La alberca del balneario era
honda y yo pequeña. Tenía cinco años o
tal vez cuatro cuando pasó. Mi hermana y
mi prima me gritaban desde la parte profunda de la
alberca, alentándome a entrar. Más tarde vieron que no me animaba a
seguirlas y perdieron interés, siguieron jugando a hacer piruetas olvidándose de mí. Pero yo
ya estaba tentada y se me hizo fácil dar el salto sin chaleco protector ni salvavidas: caí
de sopetón en área peligrosa. Una parte
de mi cabeza asomaba entre el agua dificultosamente, era complicado respirar.

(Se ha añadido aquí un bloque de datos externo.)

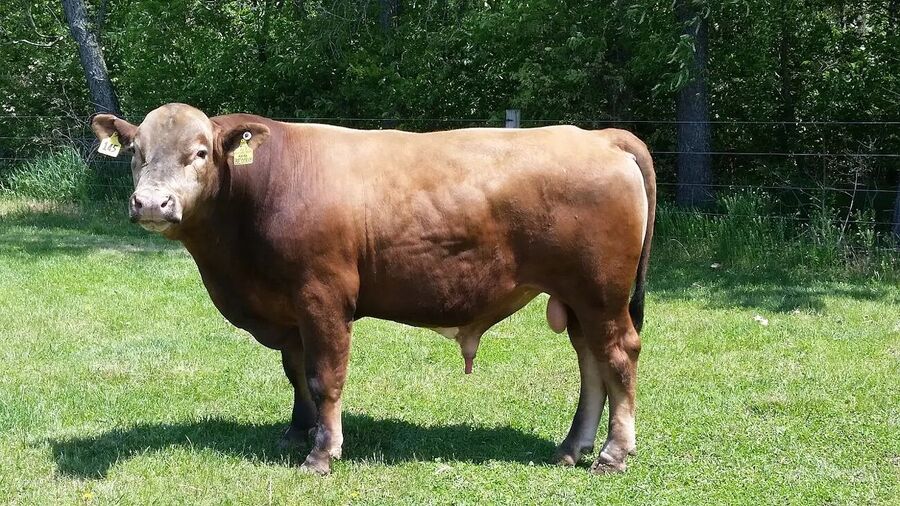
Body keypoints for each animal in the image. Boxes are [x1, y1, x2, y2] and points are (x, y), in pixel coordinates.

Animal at [90, 103, 656, 475]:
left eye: (201, 152)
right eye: (135, 152)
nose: (151, 203)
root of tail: (600, 136)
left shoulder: (322, 296)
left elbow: (325, 377)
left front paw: (322, 454)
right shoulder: (289, 310)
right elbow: (296, 374)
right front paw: (296, 432)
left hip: (601, 293)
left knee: (619, 356)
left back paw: (614, 454)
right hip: (578, 300)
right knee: (591, 363)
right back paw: (572, 447)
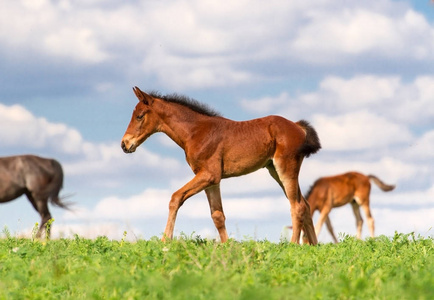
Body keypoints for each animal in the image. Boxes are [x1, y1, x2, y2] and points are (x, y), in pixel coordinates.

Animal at [120, 86, 320, 244]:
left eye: (139, 116)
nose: (124, 144)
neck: (195, 132)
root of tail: (297, 126)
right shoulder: (212, 180)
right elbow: (217, 215)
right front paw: (227, 246)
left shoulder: (209, 174)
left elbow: (176, 198)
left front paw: (165, 240)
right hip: (275, 171)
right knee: (305, 204)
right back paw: (313, 246)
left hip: (286, 168)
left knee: (297, 206)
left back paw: (293, 245)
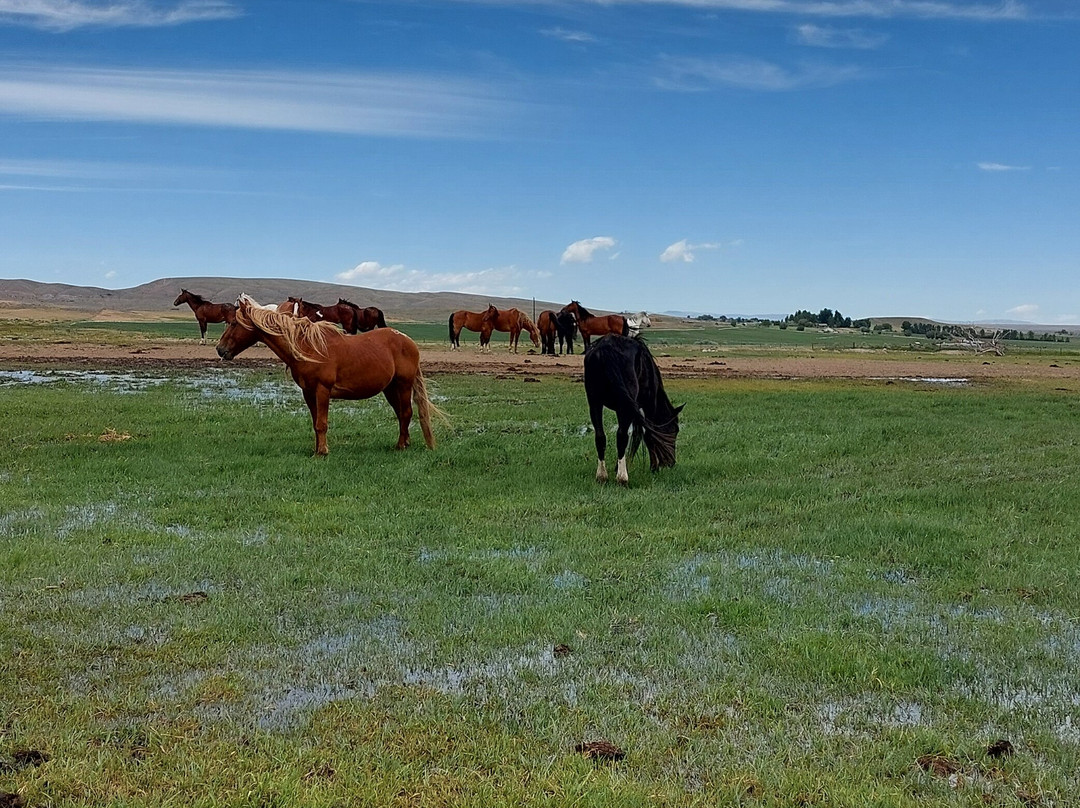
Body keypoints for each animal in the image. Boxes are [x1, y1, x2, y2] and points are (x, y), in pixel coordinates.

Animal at [217, 295, 441, 455]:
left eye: (234, 324)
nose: (220, 350)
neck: (307, 347)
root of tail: (407, 341)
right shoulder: (308, 393)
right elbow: (315, 422)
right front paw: (317, 450)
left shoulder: (322, 390)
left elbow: (321, 423)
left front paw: (323, 452)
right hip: (390, 388)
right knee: (401, 414)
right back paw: (405, 442)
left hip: (403, 385)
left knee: (406, 413)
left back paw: (401, 446)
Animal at [583, 334, 682, 486]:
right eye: (675, 430)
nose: (671, 463)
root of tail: (606, 349)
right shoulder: (647, 407)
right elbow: (649, 435)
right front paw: (653, 467)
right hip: (623, 407)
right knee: (621, 436)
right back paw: (622, 478)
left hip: (595, 403)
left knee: (600, 436)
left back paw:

El oxigeno me llegaba por turnos, a veces sí, a veces no, dependiendo de las
olitas que los demás bañistas hacían. Brincaba para alcanzar la mayor cantidad de
aire pero mi salto no era suficiente y
antes de poder tomar una bocanada, ya me encontraba de nuevo en la infame
alberca. Hasta que tanteando el suelo con los pies di con lo que sería mi salvación:
una roca. La piedra no era más grande que un borrador pero
me ayudó a impulsarme nuevamente e inhalar una cantidad de oxigeno aceptable. Así hice
durante algunos minutos hasta que alguien avisó que una nena se encontraba atragantándose
de agua en la piscina. Un muchacho me sacó gracias a la petición alarmada de mi madre. Yo,
atolondrada, no daba crédito, me había salvado de puro milagro. Desde entonces
no he vuelto a ver a las piedras de la misma manera.